## EXERCISE DIRECTIONS
Copy the text lines of all the records below verbatim, omitting the pictures.

## GIVEN INFORMATION
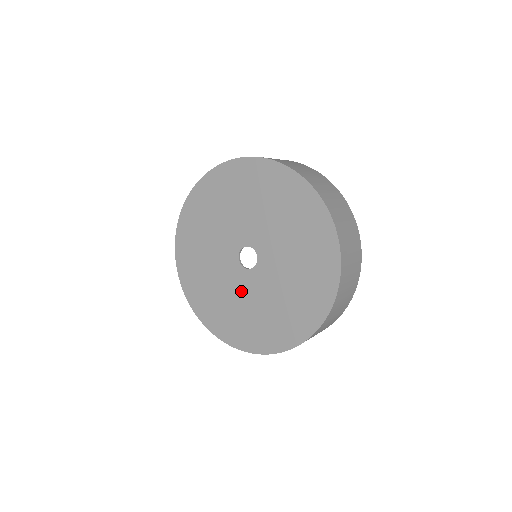
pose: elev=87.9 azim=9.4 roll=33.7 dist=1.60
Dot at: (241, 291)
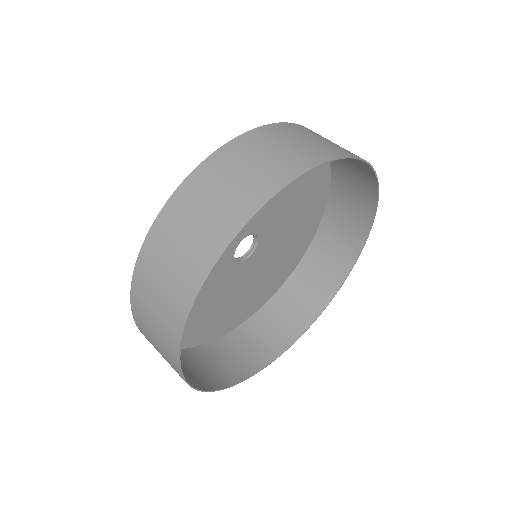
Dot at: occluded
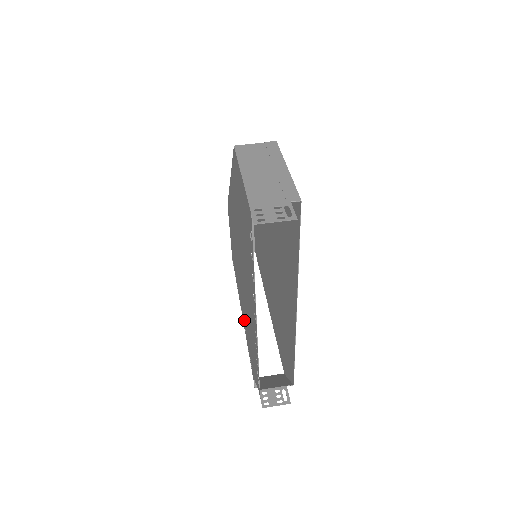
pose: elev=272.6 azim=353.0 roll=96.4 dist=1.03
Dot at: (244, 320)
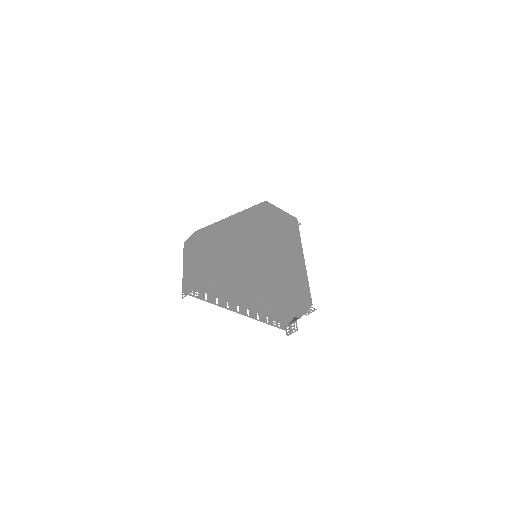
Dot at: occluded
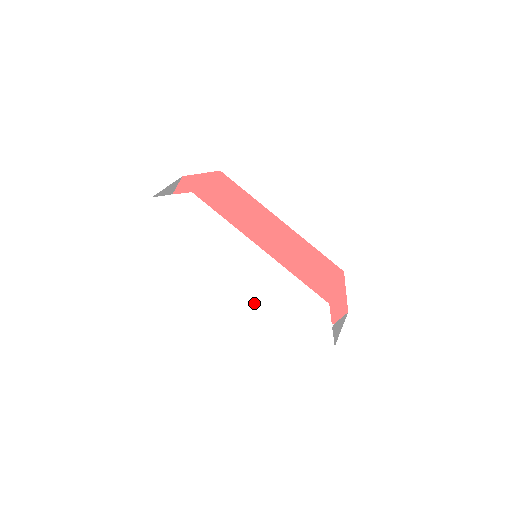
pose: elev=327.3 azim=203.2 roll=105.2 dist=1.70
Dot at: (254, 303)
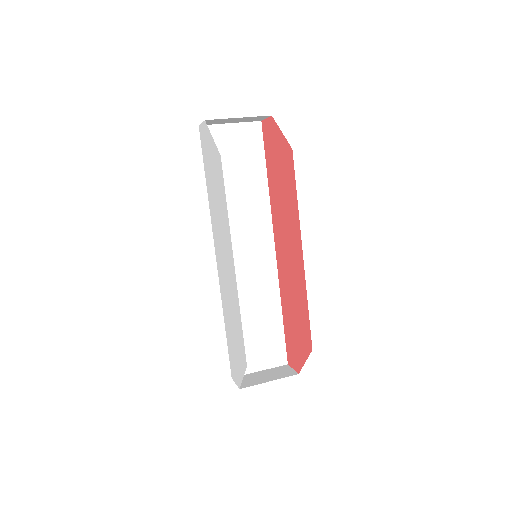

## ANSWER
pose: elev=87.9 azim=9.4 roll=33.7 dist=1.60
Dot at: (241, 291)
Dot at: occluded
pose: elev=272.6 azim=353.0 roll=96.4 dist=1.03
Dot at: (244, 320)
Dot at: occluded
pose: elev=327.3 azim=203.2 roll=105.2 dist=1.70
Dot at: (254, 303)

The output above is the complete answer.